Source:
▼▼▼

But what exactly are the mistakes of the Clinton and Obama administrations?
 
Enter Yoram Ettinger, Israeli researcher, who this week looked beyond the Clinton and Obama administrations, and traced the history of various US administrations in the Middle East, going back to 1948:
President Biden’s foreign policy and national security team reflects a resurgence of the State Department’s worldview. An examination of this worldview and its track record is required, in order to avoid past mistakes.
Remember how Abba Eban said the Palestinian Arabs never miss an opportunity to miss an opportunity?
Notice the pattern of misjudgements that Ettinger finds in US Middle East policy:
 
 
1.  In 1948, the State Department opposed the recognition of Israel for a variety of reasons:
Israel would be helpless against the Arab armies arrayed against it
Israel would be pro-Soviet
Israel's existence would undermine US-Arab relations
Israel's existence would destabilize the Middle East
Israel's existence would threaten the US supply of oil
Israel's existence would damage US interests

2.  During the 1950s, the US courted Egyptian President Gamal Abdel Nasser as a potential Middle East ally, going so far as to extend non-military aid to Egypt. But In return:
Nasser turned into a key ally of the then-USSR
Nasser supported anti-Western elements in Africa
o Nasser intensified anti-US sentiments in the Arab world
Nasser attempted to topple pro-US Arab regimes
 
3.  In 1978-1979, the Carter administration betrayed the pro-US Shah of Iran and instead embraced Ayatollah Khomeini and even shared intelligence with the Khomeini regime during its first few months. Carter assumed Khomeini was controllable and looking for freedom, democracy and positive ties with the US.
 
 
4.  In 1980-1990, during the Reagan and first 2 years of the George H. W. Bush administrations, the US collaborated with Saddam Hussein and supplied him with:
intelligence-sharing
supply of dual use systems
$5 billion loan guarantees
This time, the guiding principle was “the enemy of my enemy is my friend.” For his part, Saddam saw this as a green light for Iraq’s invasion of Kuwait -- especially when the US Ambassador to Iraq, April Gillespie, 8 days before the invasion, told the leader, in accordance with the position of the State Department that an invasion of Kuwait was an inter-Arab issue.
 
Interestingly, Ettinger does not list the overthrow of Hussein and the subsequent weakening of Iraq -- removing Iraq as a check on Iran which in turn became a major destabilizing influence and global sponsor of terrorism -- as an error by the Bush administration.

▲▲▲

Records:
▼▼▼

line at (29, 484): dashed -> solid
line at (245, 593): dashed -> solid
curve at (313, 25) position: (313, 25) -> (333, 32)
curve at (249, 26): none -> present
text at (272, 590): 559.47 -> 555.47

▲▲▲

Directions for this task: In the text on US Middle East policy, what amount of loan guarantees did the US supply to Saddam Hussein?

The reply: $5 billion